Just like the slogan “mera jism, meri marzi,” Qandeel was criticized for acting in a manner contrary to conservative Pakistani culture. Not only does sensually revealing one’s body to the public go against Islamic principles surrounding modesty, but immodest women threaten the very nationalism that rests on such gendered internal hegemony. Pakistani nationalism, then, is a language through which gender hierarchies are justified, and in turn, one privileging masculine prowess and political expression. In June 2016, Qavi was captured in one of Qandeel’s video-selfies, in what appeared to be the closed quarters of a hotel with no one else in sight. Qandeel recorded herself sitting next to Qavi and even wore his hat in a manner suggesting an intimacy that questioned Qavi’s religious authority, despite his claims that the interactions with Qandeel were innocent. By being physically present with Qandeel alone, Qavi went against the very religious principles surrounding gender segregation he preaches. Qandeel’s socially unacceptable behavior threatened to damage Qavi’s reputation and, a few weeks later, led to her death at the hands of her own brother. Qandeel’s do-it-yourself activism not only pushed the boundaries on the extent to which the average Pakistani woman may participate in the public sphere, but it also redesigned the public sphere—melding the private sphere with the public sphere through social media.

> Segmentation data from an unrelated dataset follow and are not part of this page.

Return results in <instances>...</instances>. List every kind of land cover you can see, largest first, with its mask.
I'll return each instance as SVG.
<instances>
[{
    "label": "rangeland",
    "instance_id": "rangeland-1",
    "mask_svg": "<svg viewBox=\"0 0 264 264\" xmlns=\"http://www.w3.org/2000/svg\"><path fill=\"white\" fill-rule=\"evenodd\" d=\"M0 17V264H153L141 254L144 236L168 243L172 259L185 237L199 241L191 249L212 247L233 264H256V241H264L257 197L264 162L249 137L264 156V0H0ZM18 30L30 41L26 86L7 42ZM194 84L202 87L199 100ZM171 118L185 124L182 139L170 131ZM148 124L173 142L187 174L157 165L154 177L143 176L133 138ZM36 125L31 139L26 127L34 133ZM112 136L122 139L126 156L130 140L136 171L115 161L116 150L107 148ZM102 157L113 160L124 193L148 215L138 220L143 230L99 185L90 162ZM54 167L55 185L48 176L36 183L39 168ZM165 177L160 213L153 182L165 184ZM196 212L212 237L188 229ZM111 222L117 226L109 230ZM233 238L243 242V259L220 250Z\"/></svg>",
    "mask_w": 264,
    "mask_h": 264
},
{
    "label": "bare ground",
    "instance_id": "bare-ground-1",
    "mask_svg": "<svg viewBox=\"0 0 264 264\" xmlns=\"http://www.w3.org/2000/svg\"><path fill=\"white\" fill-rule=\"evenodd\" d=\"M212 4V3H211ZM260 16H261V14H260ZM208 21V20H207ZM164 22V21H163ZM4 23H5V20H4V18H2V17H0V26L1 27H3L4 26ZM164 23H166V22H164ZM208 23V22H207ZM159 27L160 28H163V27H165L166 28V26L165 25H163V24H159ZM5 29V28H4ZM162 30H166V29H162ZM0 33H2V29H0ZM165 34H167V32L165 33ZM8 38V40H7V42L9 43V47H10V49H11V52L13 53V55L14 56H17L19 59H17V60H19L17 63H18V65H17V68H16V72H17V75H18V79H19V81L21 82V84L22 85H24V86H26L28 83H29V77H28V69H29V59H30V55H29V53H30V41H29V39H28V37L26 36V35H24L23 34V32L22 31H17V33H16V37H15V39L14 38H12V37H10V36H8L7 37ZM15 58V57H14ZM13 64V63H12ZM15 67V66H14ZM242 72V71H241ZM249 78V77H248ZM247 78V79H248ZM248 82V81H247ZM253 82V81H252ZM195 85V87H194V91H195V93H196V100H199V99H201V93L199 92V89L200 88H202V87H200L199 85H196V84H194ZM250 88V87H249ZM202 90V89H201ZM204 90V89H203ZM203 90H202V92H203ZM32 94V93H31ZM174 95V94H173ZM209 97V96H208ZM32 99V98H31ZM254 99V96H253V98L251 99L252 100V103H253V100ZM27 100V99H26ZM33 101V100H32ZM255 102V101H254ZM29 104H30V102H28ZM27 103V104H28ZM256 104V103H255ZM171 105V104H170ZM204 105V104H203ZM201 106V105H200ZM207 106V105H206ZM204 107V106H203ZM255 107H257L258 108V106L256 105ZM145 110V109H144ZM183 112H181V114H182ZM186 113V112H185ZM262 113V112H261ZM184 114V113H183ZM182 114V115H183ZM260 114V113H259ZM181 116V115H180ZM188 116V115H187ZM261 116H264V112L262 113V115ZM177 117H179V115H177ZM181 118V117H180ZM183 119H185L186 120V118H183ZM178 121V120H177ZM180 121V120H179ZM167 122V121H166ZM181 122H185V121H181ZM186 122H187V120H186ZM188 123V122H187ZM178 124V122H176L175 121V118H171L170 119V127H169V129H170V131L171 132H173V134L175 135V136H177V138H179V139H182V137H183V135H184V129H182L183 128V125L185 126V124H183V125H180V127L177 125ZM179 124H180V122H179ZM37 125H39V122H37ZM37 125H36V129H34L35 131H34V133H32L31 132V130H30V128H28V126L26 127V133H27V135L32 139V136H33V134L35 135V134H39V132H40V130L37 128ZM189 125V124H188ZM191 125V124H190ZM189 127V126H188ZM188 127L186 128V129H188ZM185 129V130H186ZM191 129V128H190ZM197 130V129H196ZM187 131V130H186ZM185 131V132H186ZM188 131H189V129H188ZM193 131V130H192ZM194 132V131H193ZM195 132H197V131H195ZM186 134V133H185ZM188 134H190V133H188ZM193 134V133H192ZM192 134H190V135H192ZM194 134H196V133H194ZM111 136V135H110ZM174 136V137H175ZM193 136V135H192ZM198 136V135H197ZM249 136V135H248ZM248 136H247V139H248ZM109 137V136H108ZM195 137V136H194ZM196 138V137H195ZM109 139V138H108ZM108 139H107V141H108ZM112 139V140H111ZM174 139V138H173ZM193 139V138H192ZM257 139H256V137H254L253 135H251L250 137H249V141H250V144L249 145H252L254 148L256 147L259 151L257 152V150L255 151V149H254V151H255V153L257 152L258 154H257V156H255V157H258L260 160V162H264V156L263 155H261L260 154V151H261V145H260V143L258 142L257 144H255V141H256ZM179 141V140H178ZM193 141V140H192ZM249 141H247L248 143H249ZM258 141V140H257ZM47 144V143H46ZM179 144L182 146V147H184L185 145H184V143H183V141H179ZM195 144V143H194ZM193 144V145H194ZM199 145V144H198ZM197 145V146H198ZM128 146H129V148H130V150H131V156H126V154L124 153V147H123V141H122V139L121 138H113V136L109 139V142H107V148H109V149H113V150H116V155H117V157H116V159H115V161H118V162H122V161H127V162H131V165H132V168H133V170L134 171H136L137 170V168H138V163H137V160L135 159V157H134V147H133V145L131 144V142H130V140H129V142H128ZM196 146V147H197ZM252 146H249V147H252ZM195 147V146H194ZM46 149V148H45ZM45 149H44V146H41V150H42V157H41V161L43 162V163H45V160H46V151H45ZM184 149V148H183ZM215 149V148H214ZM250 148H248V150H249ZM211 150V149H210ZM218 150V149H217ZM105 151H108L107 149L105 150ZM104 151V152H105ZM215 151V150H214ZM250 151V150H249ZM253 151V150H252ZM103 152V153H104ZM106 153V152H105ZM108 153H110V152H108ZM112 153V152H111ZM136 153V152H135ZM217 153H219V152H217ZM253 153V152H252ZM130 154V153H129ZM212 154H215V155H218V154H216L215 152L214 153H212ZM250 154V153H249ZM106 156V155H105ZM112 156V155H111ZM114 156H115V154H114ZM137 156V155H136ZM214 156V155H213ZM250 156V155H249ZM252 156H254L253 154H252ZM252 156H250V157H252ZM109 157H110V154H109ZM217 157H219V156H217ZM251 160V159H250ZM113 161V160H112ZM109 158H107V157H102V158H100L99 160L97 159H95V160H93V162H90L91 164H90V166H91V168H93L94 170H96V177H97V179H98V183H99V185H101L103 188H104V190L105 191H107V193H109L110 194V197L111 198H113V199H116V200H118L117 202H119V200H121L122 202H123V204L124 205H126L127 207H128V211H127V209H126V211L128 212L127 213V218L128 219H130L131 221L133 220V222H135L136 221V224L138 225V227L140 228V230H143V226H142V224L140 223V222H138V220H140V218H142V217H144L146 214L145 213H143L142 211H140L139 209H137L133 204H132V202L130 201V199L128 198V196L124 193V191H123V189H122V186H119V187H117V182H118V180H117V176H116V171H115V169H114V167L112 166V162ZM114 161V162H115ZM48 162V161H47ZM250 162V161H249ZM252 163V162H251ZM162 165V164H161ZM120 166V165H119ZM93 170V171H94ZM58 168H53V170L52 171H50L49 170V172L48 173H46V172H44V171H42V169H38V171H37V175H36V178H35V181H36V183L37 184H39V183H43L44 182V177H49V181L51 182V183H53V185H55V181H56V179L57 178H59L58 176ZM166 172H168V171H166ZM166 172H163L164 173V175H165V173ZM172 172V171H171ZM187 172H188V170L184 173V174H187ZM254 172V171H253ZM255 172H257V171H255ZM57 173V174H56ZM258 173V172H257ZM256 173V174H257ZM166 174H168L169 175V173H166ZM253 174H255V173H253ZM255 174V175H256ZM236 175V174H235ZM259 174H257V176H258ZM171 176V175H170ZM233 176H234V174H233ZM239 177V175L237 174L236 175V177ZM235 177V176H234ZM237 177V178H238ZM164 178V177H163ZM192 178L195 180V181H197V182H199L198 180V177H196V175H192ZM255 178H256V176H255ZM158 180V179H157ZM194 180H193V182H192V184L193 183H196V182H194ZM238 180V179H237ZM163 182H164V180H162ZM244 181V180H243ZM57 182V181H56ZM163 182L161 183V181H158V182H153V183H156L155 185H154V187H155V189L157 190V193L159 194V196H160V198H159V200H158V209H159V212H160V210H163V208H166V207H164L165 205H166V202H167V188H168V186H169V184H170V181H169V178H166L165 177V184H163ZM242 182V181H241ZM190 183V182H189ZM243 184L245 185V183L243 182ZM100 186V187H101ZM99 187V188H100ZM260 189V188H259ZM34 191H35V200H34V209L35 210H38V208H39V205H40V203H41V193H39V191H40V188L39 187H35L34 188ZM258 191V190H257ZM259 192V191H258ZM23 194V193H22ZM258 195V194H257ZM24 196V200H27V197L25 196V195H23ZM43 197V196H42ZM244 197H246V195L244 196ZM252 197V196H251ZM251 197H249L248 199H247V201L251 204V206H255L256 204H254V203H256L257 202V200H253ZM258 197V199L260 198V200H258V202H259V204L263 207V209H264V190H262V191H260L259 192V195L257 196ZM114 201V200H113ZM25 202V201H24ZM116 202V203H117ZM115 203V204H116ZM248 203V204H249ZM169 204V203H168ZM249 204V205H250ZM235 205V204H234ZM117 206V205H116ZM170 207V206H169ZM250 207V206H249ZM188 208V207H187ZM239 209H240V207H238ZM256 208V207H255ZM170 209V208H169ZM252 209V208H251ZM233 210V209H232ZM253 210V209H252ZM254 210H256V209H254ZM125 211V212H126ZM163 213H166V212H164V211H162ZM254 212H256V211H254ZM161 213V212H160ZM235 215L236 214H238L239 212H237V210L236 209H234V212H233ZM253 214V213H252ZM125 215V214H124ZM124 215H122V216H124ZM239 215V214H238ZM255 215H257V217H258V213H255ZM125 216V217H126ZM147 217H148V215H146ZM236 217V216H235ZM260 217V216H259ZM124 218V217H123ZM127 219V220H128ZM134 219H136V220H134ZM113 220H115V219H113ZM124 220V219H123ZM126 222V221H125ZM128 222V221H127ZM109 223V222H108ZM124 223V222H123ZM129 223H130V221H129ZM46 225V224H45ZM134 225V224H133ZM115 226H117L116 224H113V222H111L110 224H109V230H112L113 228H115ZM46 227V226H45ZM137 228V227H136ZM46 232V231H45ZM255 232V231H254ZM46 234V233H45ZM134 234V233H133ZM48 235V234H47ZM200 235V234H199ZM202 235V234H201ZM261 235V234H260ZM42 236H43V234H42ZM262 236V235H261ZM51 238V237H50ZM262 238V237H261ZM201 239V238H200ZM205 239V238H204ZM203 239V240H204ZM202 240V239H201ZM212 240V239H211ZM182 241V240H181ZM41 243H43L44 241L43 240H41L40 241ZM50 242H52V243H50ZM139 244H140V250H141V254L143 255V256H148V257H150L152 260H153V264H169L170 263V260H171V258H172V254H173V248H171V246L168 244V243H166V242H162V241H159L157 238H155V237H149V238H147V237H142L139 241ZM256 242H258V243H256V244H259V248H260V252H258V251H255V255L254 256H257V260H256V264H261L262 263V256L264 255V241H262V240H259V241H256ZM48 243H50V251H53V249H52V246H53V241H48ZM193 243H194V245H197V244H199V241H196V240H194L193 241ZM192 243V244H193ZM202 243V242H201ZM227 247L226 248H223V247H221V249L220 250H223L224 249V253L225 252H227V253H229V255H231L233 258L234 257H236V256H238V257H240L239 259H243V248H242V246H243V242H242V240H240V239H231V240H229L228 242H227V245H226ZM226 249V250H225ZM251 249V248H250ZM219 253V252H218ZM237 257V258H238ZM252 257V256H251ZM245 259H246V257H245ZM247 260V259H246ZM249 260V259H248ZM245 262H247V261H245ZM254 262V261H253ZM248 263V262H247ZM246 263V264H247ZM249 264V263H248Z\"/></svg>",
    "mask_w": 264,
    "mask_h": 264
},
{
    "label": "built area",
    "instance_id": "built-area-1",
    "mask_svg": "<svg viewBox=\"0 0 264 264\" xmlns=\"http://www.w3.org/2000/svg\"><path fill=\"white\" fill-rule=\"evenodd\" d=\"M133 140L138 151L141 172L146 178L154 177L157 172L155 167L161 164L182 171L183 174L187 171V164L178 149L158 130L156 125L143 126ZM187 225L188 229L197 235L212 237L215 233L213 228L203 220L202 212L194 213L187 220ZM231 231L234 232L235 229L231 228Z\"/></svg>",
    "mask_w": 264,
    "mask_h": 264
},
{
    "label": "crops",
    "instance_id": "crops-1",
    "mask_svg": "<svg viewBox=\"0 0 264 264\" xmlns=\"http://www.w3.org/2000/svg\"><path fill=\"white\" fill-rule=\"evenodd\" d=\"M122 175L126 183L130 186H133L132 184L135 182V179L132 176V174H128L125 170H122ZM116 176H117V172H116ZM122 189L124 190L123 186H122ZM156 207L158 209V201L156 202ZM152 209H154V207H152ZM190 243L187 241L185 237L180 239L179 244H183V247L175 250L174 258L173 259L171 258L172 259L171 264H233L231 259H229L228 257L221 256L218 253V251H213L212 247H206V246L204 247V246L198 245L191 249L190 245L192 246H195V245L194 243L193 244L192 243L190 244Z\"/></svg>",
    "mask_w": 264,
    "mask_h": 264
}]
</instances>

Yet, as witnessed with the backlash from the recent Aurat March, the struggle for women’s visibility in the public sphere is far from over. In October 2019, TikTok star Hareem Shah, a privileged young woman from the conservative city of Peshawar, went viral for recording a video of herself in the Foreign Office of Pakistan. The video showed her sitting in a space reserved for political leaders—prompting questions about how she had access to such an official space. Moreover, coming from a young woman who had typically posted herself singing and engaging in everyday activities like going to the gym, her presence in this formal political setting elicited public discomfort about an ordinary woman’s bodily autonomy and presence in the Pakistani public sphere.

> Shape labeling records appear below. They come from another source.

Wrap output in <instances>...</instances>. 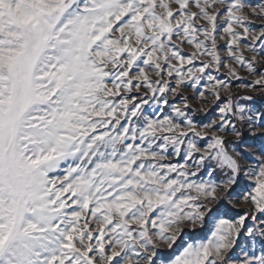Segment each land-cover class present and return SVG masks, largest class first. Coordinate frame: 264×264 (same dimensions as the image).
<instances>
[{
  "label": "snow or ice",
  "instance_id": "1",
  "mask_svg": "<svg viewBox=\"0 0 264 264\" xmlns=\"http://www.w3.org/2000/svg\"><path fill=\"white\" fill-rule=\"evenodd\" d=\"M257 65L264 0H0V264H264Z\"/></svg>",
  "mask_w": 264,
  "mask_h": 264
},
{
  "label": "rangeland",
  "instance_id": "2",
  "mask_svg": "<svg viewBox=\"0 0 264 264\" xmlns=\"http://www.w3.org/2000/svg\"><path fill=\"white\" fill-rule=\"evenodd\" d=\"M249 3L255 4L259 6V4L262 2V0H248ZM220 47L223 48V42H221ZM257 48L260 49L261 46L257 44ZM188 48L185 46V53L187 54ZM246 57H248V53L245 52ZM198 63V62H197ZM238 67L239 75L241 76V80H233L230 79L227 76L226 70H222L221 73L218 75L222 78L227 80L233 89V93L235 94V98L237 102L244 106L246 110L250 113H255V112H264V93H261L260 91L257 90H249L247 88H242L239 87L241 84H248L252 85L253 81L255 79L254 76H249L246 70ZM258 71H264V68H261L260 65H257ZM259 86H256L258 88ZM142 94V93H141ZM182 96H187L189 98V103L193 104L194 106H201L199 105L198 101L195 99V94L192 92L191 89H187L183 91L180 95L177 96H172L171 94H168V99H169V104H181L182 103ZM244 96H251V100H245L243 99ZM145 109L147 110L149 115H159V111L156 109L154 102H152V106L149 107L148 105H145ZM165 113L170 114L171 109L168 107H165L163 109ZM218 115V111L214 106L210 107L207 109L206 113H199L193 116V119L196 121L197 124H206L210 120L215 119L216 116ZM234 123L237 124V127H240V122L235 121ZM245 137L249 143L255 142L257 147L260 146V141L255 138V137H249L247 136V132L245 131ZM232 141V147L229 149L232 151L237 145L240 144L239 141L235 140V138H229ZM201 144L203 145L204 142L201 141ZM241 151H244V147L241 145L240 147ZM169 163H183L182 157H171ZM201 175L207 179V176L204 173H201ZM244 184L248 185L251 184V181L249 180H244ZM248 226L252 227L254 229L257 228V225H255L252 221H248ZM247 252L249 255H256L259 256L261 254H264V236H261L259 234V231L257 230L255 232V235L250 237L247 235L246 231L241 232L240 236L238 237L237 240V245L234 249V253L236 257L243 258V254Z\"/></svg>",
  "mask_w": 264,
  "mask_h": 264
}]
</instances>
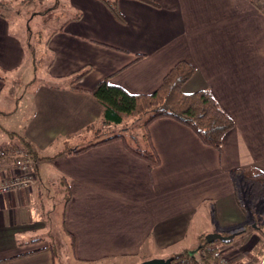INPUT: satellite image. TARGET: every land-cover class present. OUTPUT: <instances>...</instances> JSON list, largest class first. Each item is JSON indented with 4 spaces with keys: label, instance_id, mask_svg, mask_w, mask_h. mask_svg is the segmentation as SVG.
I'll return each instance as SVG.
<instances>
[{
    "label": "crops",
    "instance_id": "1",
    "mask_svg": "<svg viewBox=\"0 0 264 264\" xmlns=\"http://www.w3.org/2000/svg\"><path fill=\"white\" fill-rule=\"evenodd\" d=\"M67 1L73 14L58 18L56 33L46 39L50 83L90 72L75 85L78 91L48 87L49 80L35 84L16 108L4 91L29 64L21 39L0 16V149L17 145L9 136L17 133L39 158L30 189L0 195V264H53L49 230L37 208L62 177L71 193L66 207L63 201V231L74 237L81 261L171 259L194 254L203 234L237 231L246 216L234 183H243L230 172L255 167L264 173V15L245 0H149L158 7L117 0L121 24L99 0ZM76 11L80 20L66 23ZM182 61L196 70L182 92L208 90L234 122L219 151L165 118L148 128L160 158L152 172L120 141L58 156L66 138L99 121L102 108L90 93L96 84L108 79L131 95H149ZM26 99L27 119L8 121L25 111ZM73 141L68 147L81 146ZM258 241L254 235L244 245L217 249L235 264H264V255H252Z\"/></svg>",
    "mask_w": 264,
    "mask_h": 264
},
{
    "label": "trees",
    "instance_id": "2",
    "mask_svg": "<svg viewBox=\"0 0 264 264\" xmlns=\"http://www.w3.org/2000/svg\"><path fill=\"white\" fill-rule=\"evenodd\" d=\"M42 1L43 0H22V2H25L26 6ZM99 1L106 6L116 21L121 24L124 23V18L117 7V0ZM136 1L158 7L149 0ZM245 1L264 15V0ZM51 8H54V5L47 9ZM8 14H12L11 9L8 7V2L0 0V16L7 18ZM81 16V13L76 11L75 15L68 19L66 23L78 21ZM62 27L60 29H62ZM56 31L57 30H54L52 34H55ZM52 34L49 35L47 41ZM20 39L26 52L27 63L32 65L34 71H36L35 66H37V62H39L38 47L40 43H32V35L29 26H26L23 37ZM47 41L45 42V46L47 51H49L47 48ZM140 58L141 56H138L136 61ZM195 71V67L190 63L185 61L178 62L164 77L160 87L149 95H131L122 87L111 84L108 79L99 82L90 92L102 108L99 121L96 124L88 126L77 136L66 138L64 140V151L58 156H61V154L68 156L79 155L92 148L120 141L130 155L143 161L148 171L152 172L159 167L160 158L152 145L148 128L153 122L165 118L173 119L189 128L203 145L219 151L222 146L224 135L233 129L234 122L221 110L208 90L189 94L182 92V86L190 80ZM89 72L90 68H84L75 72L66 80L59 82L56 80L52 83H47V85L51 88L68 86L70 90L78 91L79 89L75 87V85ZM138 122H141V124L137 126ZM137 127L141 129L140 132L136 131ZM9 136L16 138L18 142L17 145L31 155L34 163L38 161L39 158L32 150L31 145L21 135L10 133ZM72 139L80 142L78 144L81 146L74 148L68 147V141ZM230 175L233 179L240 177L243 183V185L234 183V197L237 205L246 216V223L243 224L242 229H239V231L222 232L221 235L229 236L231 234H236L235 238H239L240 245H244L251 238L247 230L252 229V227L249 228L247 224L249 211L246 205L264 203V173L255 167H248L231 171ZM59 181V185H62L63 188L64 207H66L71 199L69 183L68 180L63 177L60 178ZM239 188L242 189V191H240ZM66 235L69 239L70 250L72 251V253H70L77 264H99L109 259L112 260L111 258H104L97 262H86L76 259L74 256V237L68 233H66ZM205 236L206 234L200 236L199 245L194 254L184 252L172 257V264H217V261L213 257L217 247H214L212 244H207ZM233 240L224 242V244H231ZM47 249L52 256L53 264H56L60 259V253L54 242L50 241ZM252 255L255 259H260L264 255V239H260L258 245L253 248Z\"/></svg>",
    "mask_w": 264,
    "mask_h": 264
},
{
    "label": "rangeland",
    "instance_id": "3",
    "mask_svg": "<svg viewBox=\"0 0 264 264\" xmlns=\"http://www.w3.org/2000/svg\"><path fill=\"white\" fill-rule=\"evenodd\" d=\"M1 1H7L8 7L12 12V14L7 15V19L10 22L11 32L22 38L23 32H25L26 30V26H29L32 35V43H40L38 47L39 62H37V66H35L36 71H34L32 65L29 64V67H26L27 69H22L18 74H16L12 79L8 81V88L4 91V98L6 99V102H10L9 107L13 106V108H16V103L19 100L23 99L22 97L32 89L33 85L45 83L48 80L49 82L52 81V78L48 73V65L51 56L49 53L46 54L45 52L47 51L45 42L51 32L57 29L58 23L60 22L58 18L61 17V19L63 20L64 17L73 14V12L68 10L67 6L69 4L67 0H43L40 3L36 2L30 6H26L25 2H22V0ZM53 5L54 8L47 9ZM66 8L67 10H65ZM25 98H27V94L25 95L23 100H25ZM26 102L27 99L23 103V105L26 104L25 111H20L18 113L17 111L16 113L14 112L13 114H15L16 116H13L8 121L15 119H17L18 121H24L25 119H27L30 114L31 108H28L29 106ZM3 119L4 118L0 116V122L3 121ZM140 124L141 122H138L137 126ZM140 130V128H136L137 132H140ZM73 142H77V140H74ZM45 167L46 166L44 163L40 164L39 166V171L42 177L44 176V173L47 172ZM240 191H242V189H240ZM62 192V187L55 186L54 183H52V185L50 187H47L46 190L49 199L46 197L42 202L41 207L37 208V210L39 211L38 213L41 214L43 222L47 224L51 241L54 242L60 253V259L56 262V264H77L74 257H72L71 255L72 251L70 250L69 240H66V235L63 231L61 214L63 209L64 195L61 194ZM246 207L249 211L247 224L249 228L252 227V229L247 230V233H249L251 237L254 235L258 236L260 241V239H264V203H256L253 205L247 204ZM242 227L243 225L239 228H236L237 231H239V229H242ZM234 242L241 246L238 237L233 240V243ZM258 243L255 245V247L258 245ZM212 245L218 248L226 244L217 241ZM197 246L198 243L197 245H195L194 250L197 248ZM135 262H138V259H109L108 261L101 262L99 264H134Z\"/></svg>",
    "mask_w": 264,
    "mask_h": 264
},
{
    "label": "built area",
    "instance_id": "4",
    "mask_svg": "<svg viewBox=\"0 0 264 264\" xmlns=\"http://www.w3.org/2000/svg\"><path fill=\"white\" fill-rule=\"evenodd\" d=\"M36 178V163L24 149L14 145L0 149V195L28 190ZM213 257L217 264H234L220 250ZM189 264V263H184Z\"/></svg>",
    "mask_w": 264,
    "mask_h": 264
},
{
    "label": "water",
    "instance_id": "5",
    "mask_svg": "<svg viewBox=\"0 0 264 264\" xmlns=\"http://www.w3.org/2000/svg\"><path fill=\"white\" fill-rule=\"evenodd\" d=\"M236 234H231L229 236H222L221 234L217 233H212V234H207L205 236V241L207 244H214L215 242H228L231 241L235 238ZM137 264H172V259H150L146 260Z\"/></svg>",
    "mask_w": 264,
    "mask_h": 264
}]
</instances>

This discomfort surrounding Hareem’s Foreign Office video is an extension of the restrictive norms on women’s visibility in the Pakistani public sphere. Hence, while protestors carry “mera jism, meri marzi” placards alluding to bodily autonomy, the crux of this contentious debate does not just hang on freedom of choice. It demands a broader conversation about societal acceptance of women’s visibility in the public sphere and role in politics more broadly. Until Pakistani women are seen as full citizens of the state, and not just national subjects, such seemingly apolitical visual expression will continue to provoke much needed rights-based deliberation.